На грани забвения

Волны воспоминаний

Чердак застонал под шагами Дмитрия, будто нехотя пробуждаясь от долгого сна. Ступени скрипели, словно кости старика, потревоженного среди ночи. Здесь пахло временем — застывшим, как варенье в банке, сладким и горьким одновременно. Пахло детством, которое вцеплялось в сердце когтями и не отпускало. Дмитрий не ступал сюда двадцать пять лет. Не с тех пор, как уехал из деревни, хлопнув калиткой так, что слетела петух с флюгера. Тогда, в восемнадцать, мир казался тесным, как их изба с печкой-голубушкой, скрипучими половицами и тишиной, в которой материнские слова падали, как камни в колодец. Он рвался на волю. А теперь стоял здесь, в сумраке, где прошлое ждало его, не моргнув.
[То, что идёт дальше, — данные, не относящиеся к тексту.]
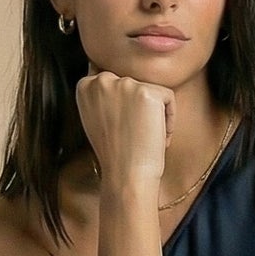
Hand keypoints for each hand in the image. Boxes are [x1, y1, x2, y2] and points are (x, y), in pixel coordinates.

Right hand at [76, 70, 171, 187]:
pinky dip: (169, 119)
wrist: (125, 175)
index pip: (115, 82)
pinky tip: (156, 136)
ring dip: (154, 115)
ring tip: (144, 137)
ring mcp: (125, 84)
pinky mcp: (147, 92)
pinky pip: (168, 99)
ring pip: (151, 92)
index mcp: (85, 86)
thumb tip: (117, 87)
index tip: (123, 128)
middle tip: (134, 135)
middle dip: (139, 110)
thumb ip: (102, 97)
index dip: (125, 107)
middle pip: (135, 85)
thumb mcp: (96, 119)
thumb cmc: (114, 153)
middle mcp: (102, 80)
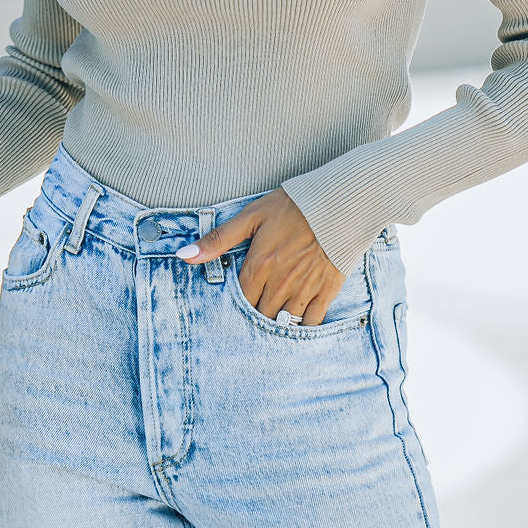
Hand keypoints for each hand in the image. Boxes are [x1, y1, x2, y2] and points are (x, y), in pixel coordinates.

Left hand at [176, 186, 344, 325]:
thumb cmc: (295, 205)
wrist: (342, 201)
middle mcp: (280, 283)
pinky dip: (302, 326)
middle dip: (255, 315)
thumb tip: (184, 256)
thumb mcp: (252, 216)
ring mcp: (305, 289)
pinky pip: (311, 322)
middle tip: (254, 311)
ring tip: (273, 317)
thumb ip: (217, 240)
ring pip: (283, 322)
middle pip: (260, 315)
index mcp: (259, 265)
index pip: (240, 300)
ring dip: (276, 322)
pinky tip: (297, 321)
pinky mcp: (327, 291)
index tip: (236, 303)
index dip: (236, 305)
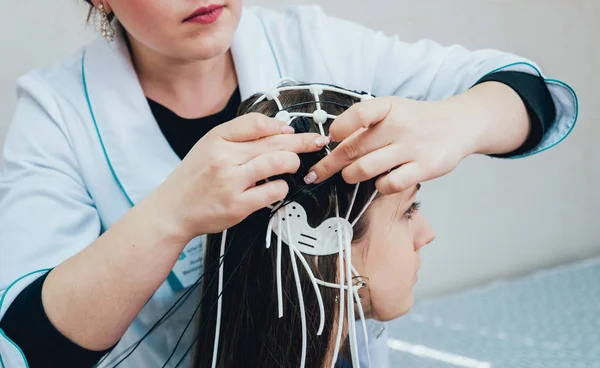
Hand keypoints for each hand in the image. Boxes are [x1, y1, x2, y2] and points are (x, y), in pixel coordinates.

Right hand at [153, 113, 329, 239]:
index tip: (294, 131)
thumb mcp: (209, 146)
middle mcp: (223, 157)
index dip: (281, 126)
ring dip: (293, 163)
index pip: (257, 123)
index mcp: (216, 138)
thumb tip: (281, 130)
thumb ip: (240, 135)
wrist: (172, 210)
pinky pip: (274, 191)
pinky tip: (277, 188)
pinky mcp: (238, 205)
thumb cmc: (194, 178)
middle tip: (317, 142)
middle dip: (302, 142)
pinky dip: (282, 188)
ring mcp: (231, 182)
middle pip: (274, 142)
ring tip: (294, 166)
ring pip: (278, 163)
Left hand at [305, 96, 485, 193]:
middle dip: (328, 165)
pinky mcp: (425, 167)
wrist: (458, 124)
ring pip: (365, 169)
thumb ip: (365, 123)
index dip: (337, 129)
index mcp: (388, 106)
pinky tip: (380, 182)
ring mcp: (413, 146)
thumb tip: (331, 142)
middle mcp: (400, 124)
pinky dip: (379, 186)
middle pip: (352, 149)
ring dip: (350, 176)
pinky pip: (389, 184)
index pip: (358, 114)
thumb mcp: (392, 110)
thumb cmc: (416, 120)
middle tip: (315, 174)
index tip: (329, 140)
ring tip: (350, 176)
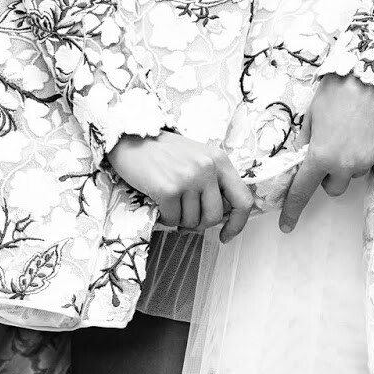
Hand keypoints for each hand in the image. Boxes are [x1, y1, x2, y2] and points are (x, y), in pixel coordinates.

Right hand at [107, 130, 254, 243]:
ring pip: (192, 221)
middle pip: (215, 216)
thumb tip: (223, 215)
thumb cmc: (163, 152)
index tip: (226, 234)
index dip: (238, 223)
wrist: (131, 139)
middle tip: (185, 212)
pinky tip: (158, 201)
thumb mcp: (197, 158)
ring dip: (179, 218)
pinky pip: (172, 220)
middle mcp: (207, 168)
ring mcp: (188, 178)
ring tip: (169, 200)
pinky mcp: (168, 189)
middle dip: (200, 222)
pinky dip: (165, 217)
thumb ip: (213, 181)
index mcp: (219, 160)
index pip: (243, 199)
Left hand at [279, 72, 373, 233]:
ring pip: (352, 175)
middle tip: (327, 152)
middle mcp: (344, 165)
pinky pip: (368, 163)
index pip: (303, 190)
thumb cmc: (334, 94)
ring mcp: (366, 161)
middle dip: (328, 176)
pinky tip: (362, 133)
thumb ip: (306, 144)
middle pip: (333, 188)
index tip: (286, 225)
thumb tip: (303, 159)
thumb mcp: (310, 118)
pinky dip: (363, 154)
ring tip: (347, 135)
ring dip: (347, 164)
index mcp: (321, 156)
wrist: (369, 77)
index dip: (292, 209)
Дмитрий, мужчина с сединой у висков и тяжестью в плечах, чувствовал себя призраком в этих стенах. В кармане — смятый билет на электричку, купленный второпях. Неделю назад мать закрыла глаза навсегда. Тётка Катя позвонила: «Дима, она всё тебя звала». В голосе не было упрёка — только усталость, как у реки, несущей свои воды без радости.

Он приехал через три дня. Похоронил. На погосте стоял, как чужой, будто это не его жизнь, а декорация к чужой пьесе. Молчал у холмика, где земля ещё дышала сыростью. Долго. Без слёз, без слов. А потом не смог уйти. Остался в доме, бродил по комнатам, как тень. Всё было на месте: на гвоздике висел её ситцевый халат с оторванным карманом, в буфете — потрёпанная книга рецептов с закладкой-ленточкой, под матрасом — конверт. С его именем. Нераспечатанный. Ждал.

Чердака он боялся. До сегодня. Люк наверх шептал ему в спину, напоминая о том, чего он боялся коснуться.

В пыльном углу лежала коробка. Старая, с надписью «Не ворошить. Мама», выведенной её рукой — родной и забытой. Внутри — фотографии. Пожелтевшие, с надорванными краями, но яркие, как вспышки грома. Он — пацан с разбитыми коленками, с улыбкой, которую сам не узнавал. Мать — молодая, в платочке, завязанном наспех, с глазами, полными света. Отец — суровый, но с морщинками у глаз, держащий его за плечо, будто оберегая от бед. Под снимками — тетрадь. Её почерк — ровный, с лёгким наклоном — звучал, как голос из давно потерянного радио.

Дмитрий читал, сидя на бабушкином сундуке, поджав ногу, как в детстве, когда прятался здесь с книжкой. Читал, пока за окном не стемнело, пока буквы не поплыли перед глазами, а пальцы не одеревенели от холода. В тетради была вся правда: как она прятала от него отцовские письма, чтоб не ранило. Как копила на его институт, откладывая по десять рублей в жестяную коробку из-под печенья, экономя даже на чае. Как сидела у окна, сжимая телефон, ждала звонка. Как плакала, когда он молчал. Как гордилась им, даже когда он этого не заслуживал. Как не лезла в его жизнь — не от равнодушия, а от любви, которую он так и не разглядел.

Он вышел на крыльцо. Над деревней раскинулось небо — чёрное, как смоль, усыпанное звёздами, которых не видно в городе. Дмитрий присел на старую скамью, положил ладонь на шершавое дерево, чувствуя, как холод пробирается под кожу, будто само прошлое просачивается в жилы. И впервые за годы прошептал:

— Прости, мам.

Через месяц он продал московскую однушку. Без сожалений. Передал ключи новым жильцам, закрыл дверь и не обернулся. Оставил всё: диван с продавленными пружинами, телевизор с треснутым экраном, даже книги, которые когда-то казались спасением. Вернулся в деревню. В дом, где сделал первый шаг и где мать закрыла глаза в последний раз.

Он переложил печь, как учил отец. Починил крыльцо, вставил новое стекло в раму, вычистил огород от прошлогодней листвы. Устроился учителем в сельскую школу — не по призванию, а потому что понял: кто-то должен быть тем взрослым, который слушает. Говорил с детьми так, как мечтал, чтобы говорили с ним — без крика, без унижений.

На чердаке теперь был порядок. Коробки стояли ровно, пыль смели, тишина стала мягкой, как материнские руки. В углу — коробка с надписью «Дима. Беречь». Он берег её. Не как реликвию, а как часть души. Иногда открывал. Иногда просто сидел рядом.

Потому что есть вещи, которые нельзя выбросить. Даже если они режут по живому. Особенно — если режут. В этой боли — любовь, которую он так долго не замечал.